31.8.08

Morreu Joaquim Castro Caldas, um dos raros poetas que teimava confundir a vida com a poesia

Faleceu hoje de madrugada, com 52 anos de idade, o poeta Joaquim Castro Caldas, que se tornou conhecido por divulgar, sentir e viver a poesia nas ruas ( em Paris, por exemplo, onde declamava poesia nos jardins e nas praças a troco de dinheiro), nos cafés e bares ( nas célebres noites de poesia às segundas-feiras no bar Pinguim, no Porto), e nas escolas de todo o país como declamador convidado.
Castro Caldas publicou 11 livros de poesia ao longo da sua vida. O último foi editado ainda este ano pela Deriva com o título «Mágoa das Pedras». Alguns dos outros livros são: "Português Suave", "Berlindes e abafadores", "Convém avisar os ingleses", "Só cá vim ver o Sol", "Colheita da época" e "Há".

Joaquim Castro Caldas é como alguém já escreveu «uma das últimas vozes da poesia em que o risco é companheiro da entrega à vida na sua dimensão mais intensa»

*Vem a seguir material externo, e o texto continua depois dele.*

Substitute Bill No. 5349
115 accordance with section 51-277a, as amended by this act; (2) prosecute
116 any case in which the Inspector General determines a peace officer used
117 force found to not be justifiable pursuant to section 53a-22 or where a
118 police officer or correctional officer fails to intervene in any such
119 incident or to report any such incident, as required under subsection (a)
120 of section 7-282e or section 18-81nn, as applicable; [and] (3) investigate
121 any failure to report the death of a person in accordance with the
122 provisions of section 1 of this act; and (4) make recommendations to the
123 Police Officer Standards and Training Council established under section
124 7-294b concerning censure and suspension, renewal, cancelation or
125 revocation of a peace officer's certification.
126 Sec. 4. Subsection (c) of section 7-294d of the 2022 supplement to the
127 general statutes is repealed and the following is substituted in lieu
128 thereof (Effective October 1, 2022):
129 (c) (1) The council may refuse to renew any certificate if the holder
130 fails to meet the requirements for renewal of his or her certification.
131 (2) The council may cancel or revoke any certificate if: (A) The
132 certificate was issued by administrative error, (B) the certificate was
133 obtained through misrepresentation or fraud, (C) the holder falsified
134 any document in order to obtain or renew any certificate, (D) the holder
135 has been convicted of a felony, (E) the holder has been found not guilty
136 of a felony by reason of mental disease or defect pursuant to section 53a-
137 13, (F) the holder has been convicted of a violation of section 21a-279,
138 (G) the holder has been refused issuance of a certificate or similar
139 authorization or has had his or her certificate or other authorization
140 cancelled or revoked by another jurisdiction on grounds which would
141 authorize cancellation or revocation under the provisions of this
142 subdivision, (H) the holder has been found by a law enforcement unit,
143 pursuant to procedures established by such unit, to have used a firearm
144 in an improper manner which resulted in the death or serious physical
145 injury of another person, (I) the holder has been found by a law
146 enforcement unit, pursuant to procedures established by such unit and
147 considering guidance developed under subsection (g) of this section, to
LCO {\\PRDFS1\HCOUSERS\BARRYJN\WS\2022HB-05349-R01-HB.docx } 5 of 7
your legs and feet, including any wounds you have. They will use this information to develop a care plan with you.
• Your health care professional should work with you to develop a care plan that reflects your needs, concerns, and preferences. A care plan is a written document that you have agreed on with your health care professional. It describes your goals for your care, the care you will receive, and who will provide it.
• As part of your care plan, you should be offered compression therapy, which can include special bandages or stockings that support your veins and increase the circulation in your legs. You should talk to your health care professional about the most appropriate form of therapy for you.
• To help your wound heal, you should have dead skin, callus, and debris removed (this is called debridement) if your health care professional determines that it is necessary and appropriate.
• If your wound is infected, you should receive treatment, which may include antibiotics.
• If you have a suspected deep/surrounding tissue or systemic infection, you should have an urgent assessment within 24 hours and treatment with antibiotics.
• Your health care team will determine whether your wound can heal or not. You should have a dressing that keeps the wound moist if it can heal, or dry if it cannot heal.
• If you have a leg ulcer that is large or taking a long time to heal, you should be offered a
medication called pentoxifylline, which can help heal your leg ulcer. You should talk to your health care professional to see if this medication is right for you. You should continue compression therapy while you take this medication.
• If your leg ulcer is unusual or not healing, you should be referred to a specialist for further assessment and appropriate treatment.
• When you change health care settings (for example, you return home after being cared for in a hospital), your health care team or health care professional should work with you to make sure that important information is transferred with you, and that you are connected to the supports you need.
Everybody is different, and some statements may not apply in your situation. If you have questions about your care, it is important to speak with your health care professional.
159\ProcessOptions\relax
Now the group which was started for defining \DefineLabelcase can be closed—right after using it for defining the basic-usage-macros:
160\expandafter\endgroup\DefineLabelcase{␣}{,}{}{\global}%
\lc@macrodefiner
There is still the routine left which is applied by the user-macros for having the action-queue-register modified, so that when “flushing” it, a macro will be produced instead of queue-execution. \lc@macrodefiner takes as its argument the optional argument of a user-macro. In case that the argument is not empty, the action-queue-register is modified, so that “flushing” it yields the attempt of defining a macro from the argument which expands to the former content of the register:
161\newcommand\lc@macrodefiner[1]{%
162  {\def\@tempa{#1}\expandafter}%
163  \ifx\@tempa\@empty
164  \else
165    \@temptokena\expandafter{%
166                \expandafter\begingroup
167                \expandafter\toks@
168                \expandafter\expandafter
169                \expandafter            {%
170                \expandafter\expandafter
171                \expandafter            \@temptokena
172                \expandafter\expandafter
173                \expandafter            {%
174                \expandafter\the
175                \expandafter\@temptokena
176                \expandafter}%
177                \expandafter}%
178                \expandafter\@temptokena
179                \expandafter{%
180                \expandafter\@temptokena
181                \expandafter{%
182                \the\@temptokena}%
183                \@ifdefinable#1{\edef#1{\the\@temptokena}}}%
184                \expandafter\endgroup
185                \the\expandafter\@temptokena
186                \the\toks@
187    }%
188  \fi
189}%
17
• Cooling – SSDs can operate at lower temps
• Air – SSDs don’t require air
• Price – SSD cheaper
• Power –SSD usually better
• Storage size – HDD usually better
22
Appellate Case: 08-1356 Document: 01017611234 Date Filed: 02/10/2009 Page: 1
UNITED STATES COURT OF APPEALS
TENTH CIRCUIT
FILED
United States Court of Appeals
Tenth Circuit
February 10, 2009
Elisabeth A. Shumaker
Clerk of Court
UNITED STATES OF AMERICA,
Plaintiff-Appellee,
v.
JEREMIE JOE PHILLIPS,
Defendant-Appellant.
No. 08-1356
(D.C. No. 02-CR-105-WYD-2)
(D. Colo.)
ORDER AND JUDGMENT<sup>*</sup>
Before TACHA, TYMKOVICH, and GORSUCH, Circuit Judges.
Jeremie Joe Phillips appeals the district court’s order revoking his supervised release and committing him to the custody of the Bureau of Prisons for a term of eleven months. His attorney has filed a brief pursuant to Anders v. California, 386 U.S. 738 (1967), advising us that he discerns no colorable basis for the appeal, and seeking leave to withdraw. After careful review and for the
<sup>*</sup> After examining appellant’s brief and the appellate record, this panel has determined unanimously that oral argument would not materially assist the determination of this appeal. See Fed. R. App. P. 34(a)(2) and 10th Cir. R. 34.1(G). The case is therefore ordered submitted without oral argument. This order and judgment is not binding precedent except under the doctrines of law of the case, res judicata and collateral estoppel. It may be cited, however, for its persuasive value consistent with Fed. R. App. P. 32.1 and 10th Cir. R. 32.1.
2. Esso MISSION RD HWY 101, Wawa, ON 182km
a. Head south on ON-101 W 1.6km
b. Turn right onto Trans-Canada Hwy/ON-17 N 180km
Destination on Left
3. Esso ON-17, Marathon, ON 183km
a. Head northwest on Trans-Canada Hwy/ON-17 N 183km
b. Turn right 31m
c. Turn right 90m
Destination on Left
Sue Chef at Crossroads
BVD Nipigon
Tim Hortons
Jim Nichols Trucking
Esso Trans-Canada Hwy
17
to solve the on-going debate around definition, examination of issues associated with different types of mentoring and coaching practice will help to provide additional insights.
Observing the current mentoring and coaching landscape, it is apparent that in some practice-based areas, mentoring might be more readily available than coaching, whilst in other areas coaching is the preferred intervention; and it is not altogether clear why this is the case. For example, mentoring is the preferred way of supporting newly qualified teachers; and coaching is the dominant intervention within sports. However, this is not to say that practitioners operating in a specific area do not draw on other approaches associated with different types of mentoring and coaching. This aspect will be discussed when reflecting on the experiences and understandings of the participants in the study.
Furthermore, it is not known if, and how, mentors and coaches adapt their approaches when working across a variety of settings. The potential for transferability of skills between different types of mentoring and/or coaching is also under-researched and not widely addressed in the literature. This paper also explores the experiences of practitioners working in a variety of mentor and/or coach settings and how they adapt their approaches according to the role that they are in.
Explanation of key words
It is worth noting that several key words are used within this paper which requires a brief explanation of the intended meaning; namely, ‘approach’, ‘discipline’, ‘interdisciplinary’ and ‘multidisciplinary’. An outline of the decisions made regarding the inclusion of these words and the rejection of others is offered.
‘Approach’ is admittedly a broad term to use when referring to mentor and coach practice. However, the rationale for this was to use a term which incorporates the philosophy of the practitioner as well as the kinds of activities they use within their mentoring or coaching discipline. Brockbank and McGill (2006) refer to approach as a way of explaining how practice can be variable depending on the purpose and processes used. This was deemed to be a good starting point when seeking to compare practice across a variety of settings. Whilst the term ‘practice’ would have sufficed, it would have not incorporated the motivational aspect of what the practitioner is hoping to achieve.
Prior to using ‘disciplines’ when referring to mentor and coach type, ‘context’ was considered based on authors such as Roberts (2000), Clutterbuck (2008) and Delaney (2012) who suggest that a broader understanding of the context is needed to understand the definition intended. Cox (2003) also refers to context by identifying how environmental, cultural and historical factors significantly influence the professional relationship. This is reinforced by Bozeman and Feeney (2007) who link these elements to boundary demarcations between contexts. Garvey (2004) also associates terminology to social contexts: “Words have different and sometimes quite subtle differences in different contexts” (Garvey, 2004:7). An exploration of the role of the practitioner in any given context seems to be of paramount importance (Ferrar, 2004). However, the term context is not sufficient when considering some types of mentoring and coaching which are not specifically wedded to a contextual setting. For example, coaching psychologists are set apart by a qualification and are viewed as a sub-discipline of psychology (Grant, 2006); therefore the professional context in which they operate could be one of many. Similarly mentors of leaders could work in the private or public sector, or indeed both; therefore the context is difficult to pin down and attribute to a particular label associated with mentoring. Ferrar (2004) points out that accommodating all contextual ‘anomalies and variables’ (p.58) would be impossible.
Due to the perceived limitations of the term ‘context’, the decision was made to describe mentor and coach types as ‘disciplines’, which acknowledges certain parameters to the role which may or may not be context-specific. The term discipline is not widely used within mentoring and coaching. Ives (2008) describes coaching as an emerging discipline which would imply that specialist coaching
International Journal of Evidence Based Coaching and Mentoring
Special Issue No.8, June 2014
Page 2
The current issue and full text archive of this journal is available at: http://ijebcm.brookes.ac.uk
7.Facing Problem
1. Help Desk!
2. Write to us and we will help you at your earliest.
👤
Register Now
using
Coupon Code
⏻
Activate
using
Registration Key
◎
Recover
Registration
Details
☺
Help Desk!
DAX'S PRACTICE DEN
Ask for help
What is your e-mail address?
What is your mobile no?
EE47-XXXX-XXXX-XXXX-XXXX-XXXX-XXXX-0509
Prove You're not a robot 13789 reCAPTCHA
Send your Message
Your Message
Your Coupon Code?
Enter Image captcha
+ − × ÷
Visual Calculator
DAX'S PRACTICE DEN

No seu último livro «Mágoa das Pedras ( editado pela Deriva) pode-se ler:

«Joaquim Castro Caldas, 52 anos, à parte dezenas de ofícios para sobreviver no Norte de África, na Europa, em Portugal e outros sítios esquisitos, desde que tem memória e se conhece que não fez nem faz outra coisa senão arte embrionária e terminal, entre centenas de aventuras, do luxo à valeta, vadio num longo percurso involuntariamente polémico de ida e volta fala-escrita ou vice-versa e documentado por registos corpo a corpo, terra a terra, sem objectivos d revelação concreta. Nada mais que esqueleto e artista, intérprete da vontade do pássaro, marginalizado irritantes porque em paz, claridade, sequer interessado em dar-se por anarka»


Num seu outro livro, «Convém Avisar os Ingleses», lê-se na contracapa:

«Nasceu em 1956, Lisboa, actor de poesia, saltimbanco, lunático praticante, diseur a tempo inteiro, teatro de vez em quando. Escola Ave-Maria, Colégio Militar, Conservatório Nacional, escola da morte e da vida, muita estrada no coração, na cabeça e no corpo. Com este, apenas 8 livros editados. A ver vamos. »




Poesia de Joaquim Castro Caldas

Devolução dos Cravos

um menino uma vez
o tal que há em nós
sujo de liberdade
todo na ponta dos pés
tentou enfiar um cravo
no cano de uma G-3

hoje um homem talvez
menino velho sem voz
democrata que se farta
mete o cravo na culatra
e puxa-a de pé atrás
com medo que o seu país

(do livro "Convém Avisar os Ingleses", Quasi Edições, 2002)




um sms

no tempo dos badalos, nos dentes do cocheiro as cartas eram sangues, levavam febrões de cavalos e freios nos segredos, atravessavam nevões e suores para mudar de mãos às descobertas e revoluções, eram sustento de escravos e romances de cortesãs, mote de folguedos e duelos afãs, as saias do mulherio armavam partos e escondiam medos, perguntava-se pelos amores e estimava-se por nós. hoje para chegar a tempo manda-se um silêncio a dizer morri, vivalma, nada, e deixam-se uns gemidos na bolsa marsupial dos cangurus, alguém é pago para ir lá buscá-los, não há órgãos, mãos e olhos, esporas e poros.